Reproducible: Always

User Profile Reset: Yes

OpenGL enabled: Yes

Additional Info:

User-Agent: Mozilla/5.0 (Windows NT 10.0; Win64; x64) AppleWebKit/537.36 (KHTML, like Gecko) Chrome/65.0.3325.181 Safari/537.36
Comment 1 Kevin Buchs 2018-04-10 02:46:51 UTC
Created attachment 141239 [details]
Original Writer document
Comment 2 Kevin Buchs 2018-04-10 02:48:00 UTC
Created attachment 141240 [details]
PDF exported by LibreOffice
Comment 3 Kevin Buchs 2018-04-10 02:49:00 UTC
Created attachment 141241 [details]
Text document pasted from copy of PDF
Comment 4 Kevin Buchs 2018-04-10 02:50:00 UTC
Created attachment 141242 [details]
My PDF export options
Comment 5 V Stuart Foote 2018-04-10 05:48:48 UTC
Confirmed on Windows 10 Pro 64-bit en-US with
 Version: (x64)
Build ID: 8f48d515416608e3a835360314dac7e47fd0b821
CPU threads: 8; OS: Windows 10.0; UI render: default; 
Locale: en-US (en_US); Calc: CL

So this is really weird--is it a problem with the font. Or with export filtering to PDF?

In sample ODT, the Default paragraph style has modified font to use Calibri, and direct formatting is applied to increase font size.

Exporting from the ODT to PDF result renders in various viewers (Adobe Reader, Firefox, Chrome) correct appearance. But as noted, a select, copy, paste from the document has characters garble: l -> a, a -> l, o -> i, i -> o, g -> " "

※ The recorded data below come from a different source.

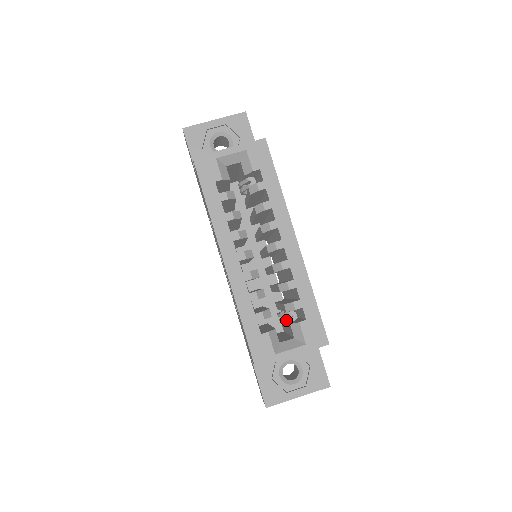
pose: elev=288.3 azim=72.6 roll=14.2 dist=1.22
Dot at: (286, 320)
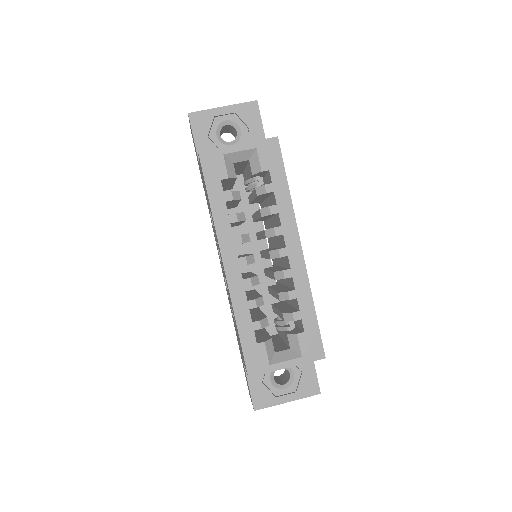
Dot at: (283, 328)
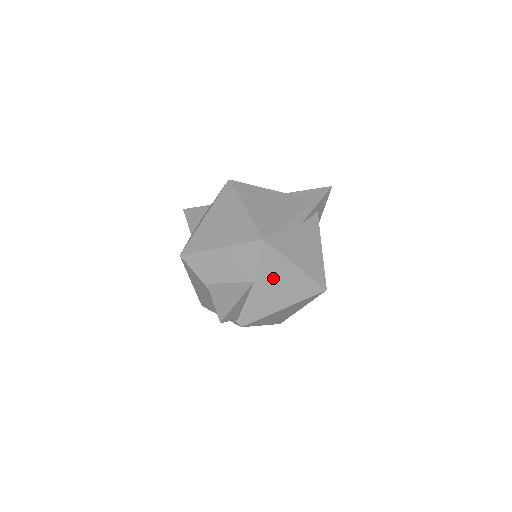
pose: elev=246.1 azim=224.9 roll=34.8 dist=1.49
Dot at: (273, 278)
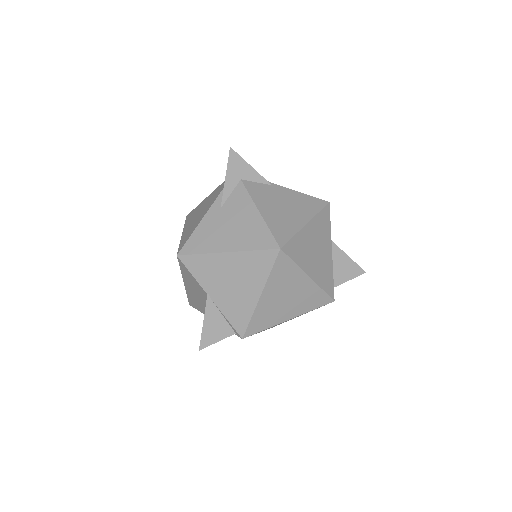
Dot at: (219, 279)
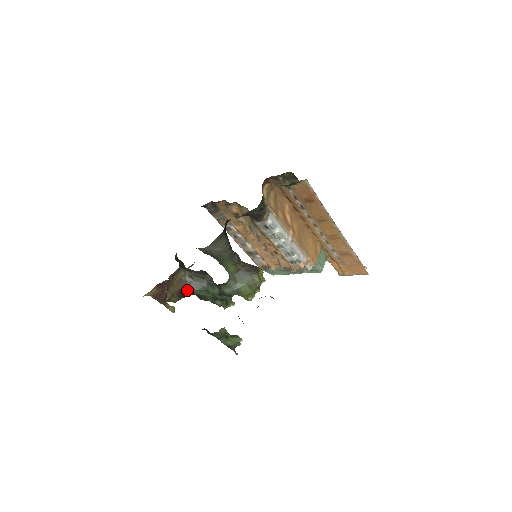
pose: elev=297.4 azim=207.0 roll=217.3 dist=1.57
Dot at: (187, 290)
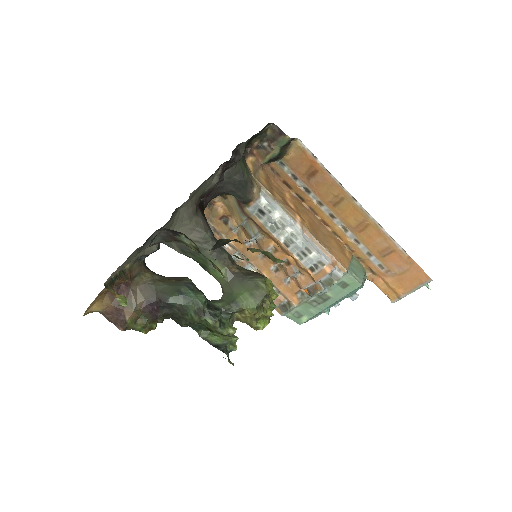
Dot at: (157, 300)
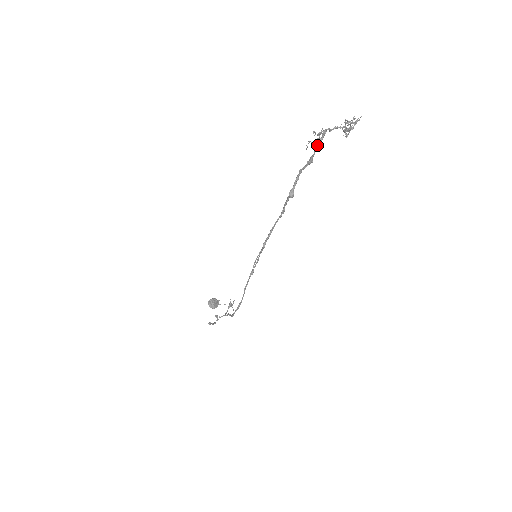
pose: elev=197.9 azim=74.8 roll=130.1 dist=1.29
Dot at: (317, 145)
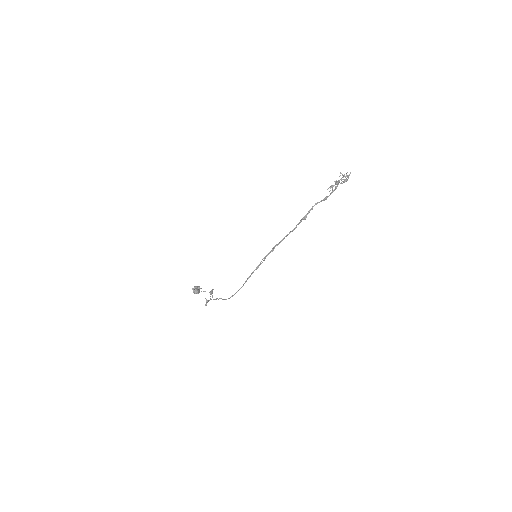
Dot at: (334, 190)
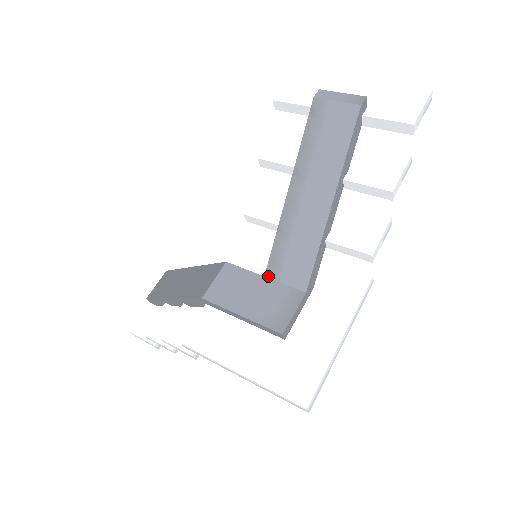
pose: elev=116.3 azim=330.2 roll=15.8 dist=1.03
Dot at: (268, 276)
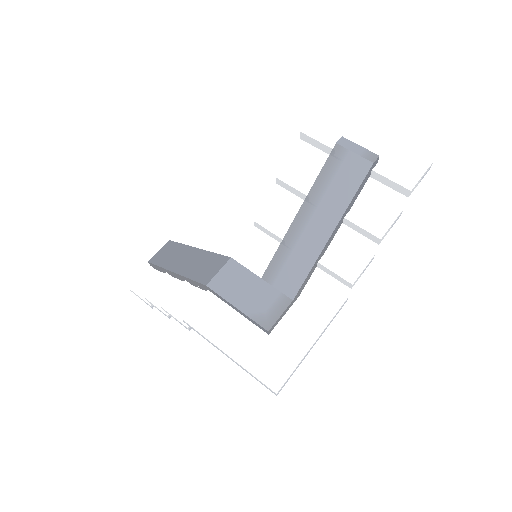
Dot at: (264, 279)
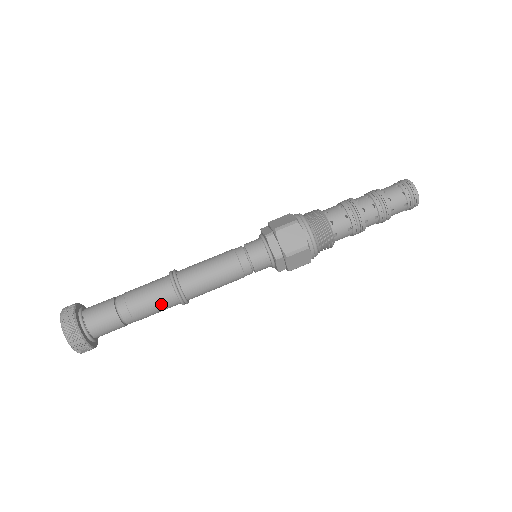
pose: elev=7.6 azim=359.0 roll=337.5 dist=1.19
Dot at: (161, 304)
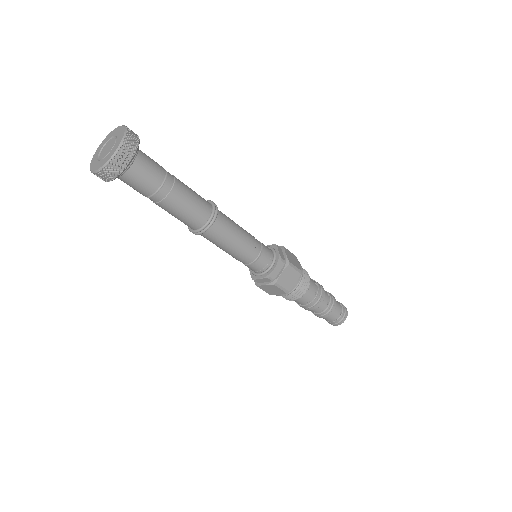
Dot at: (197, 205)
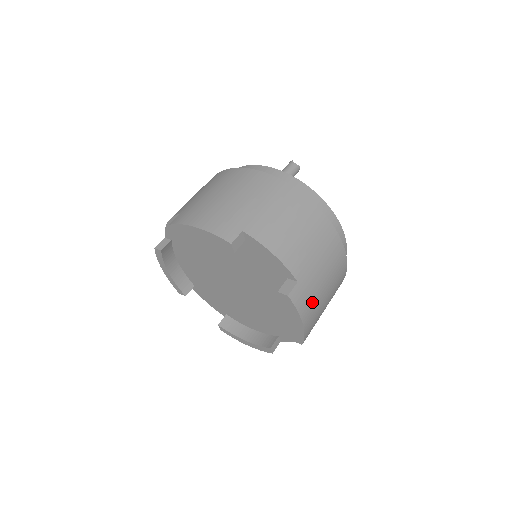
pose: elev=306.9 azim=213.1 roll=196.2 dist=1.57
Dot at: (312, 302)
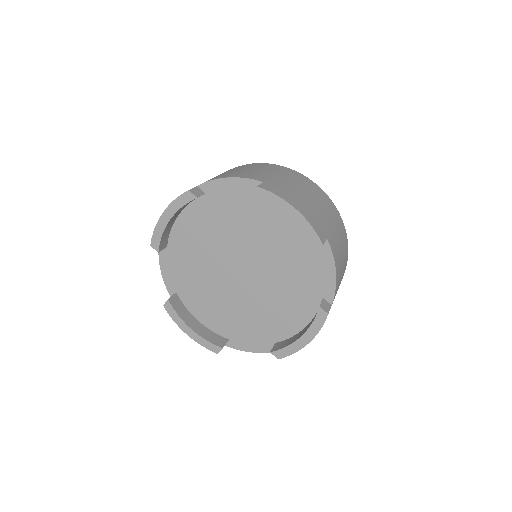
Dot at: occluded
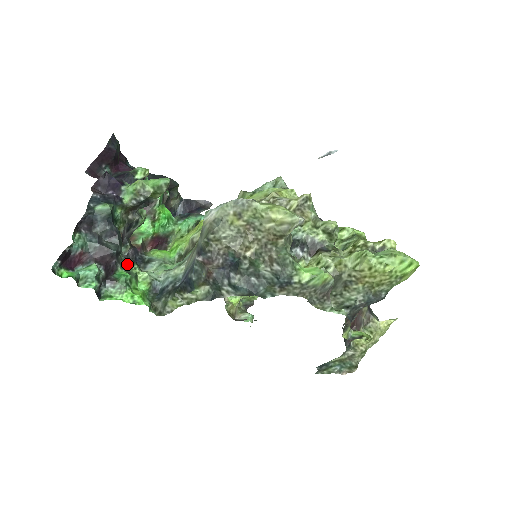
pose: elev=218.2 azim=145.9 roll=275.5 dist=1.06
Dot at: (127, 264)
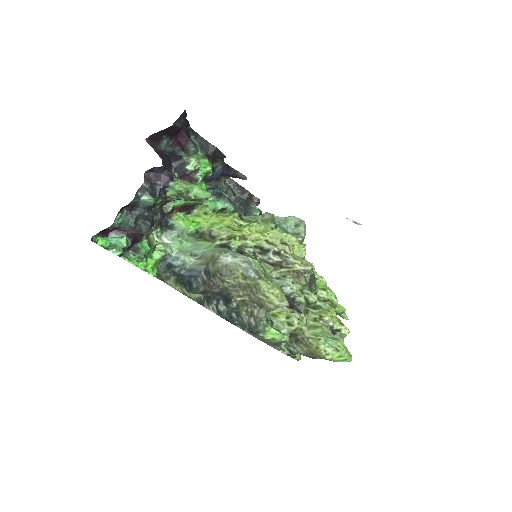
Dot at: (152, 231)
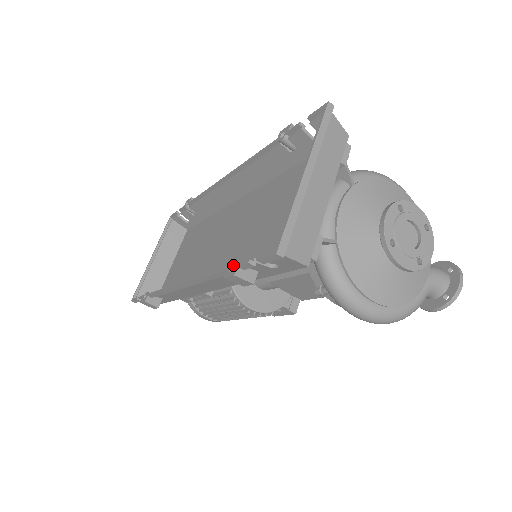
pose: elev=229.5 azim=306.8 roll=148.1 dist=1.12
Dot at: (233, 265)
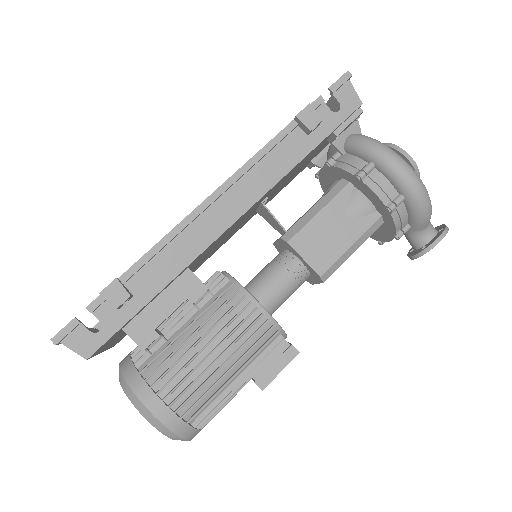
Dot at: occluded
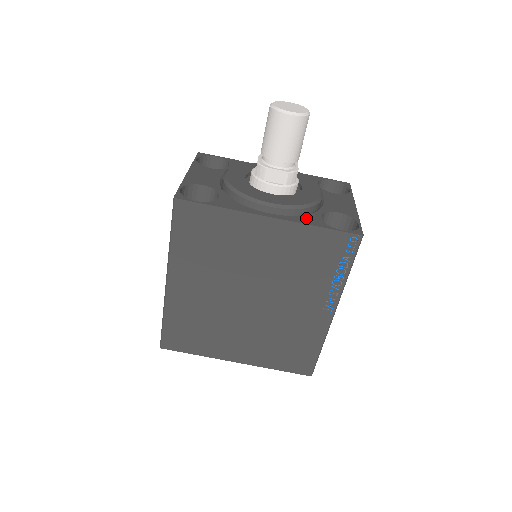
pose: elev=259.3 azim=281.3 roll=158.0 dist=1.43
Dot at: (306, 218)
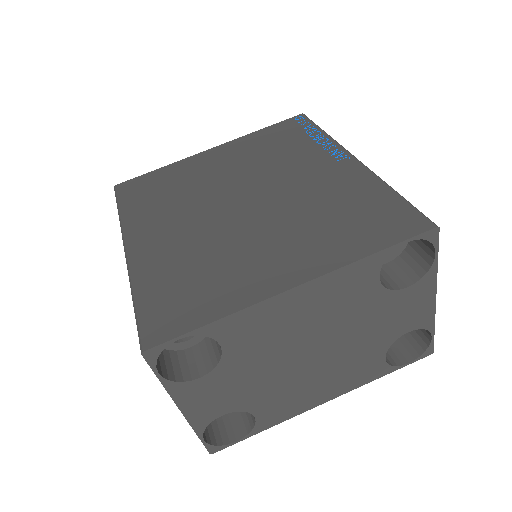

Then dumping text of the PDF with gs (i.e. 'gswin64c -sDEVICE=txtwrite -o output.txt Tue-1000-Apr-10-2018-Devotion-2.pdf') has corrupted strings.

If I change the Default style to use a font other than Calibri--e.g. Liberation Sans, or Arial--the resulting PDF then has no string corruption on copy/paste or if dumping the strings with gs.

For now can work around of using a different font.

But weird!
Comment 6 V Stuart Foote 2018-04-10 05:57:21 UTC
Created attachment 141247 [details]
text file of corrupted strings dumped from PDF

This text file is a gswin64c string dump from the ODT with Calibri export. The PDF is composed correctly--but the strings have characters transposed.  Same document with a font change of the Default Paragraph style to use Arial or Liberation Sans exported to PDF that also views correctly--and when strings are extracted no glitches (attached next post).
Comment 7 V Stuart Foote 2018-04-10 05:58:54 UTC
Created attachment 141248 [details]
text file extracted strings after font change to Default style and export to PDF
Comment 8 Timur 2018-04-17 15:33:56 UTC
WFM in master. I guess it's a duplicate of Bug 115117. Please see LO 6.0.4.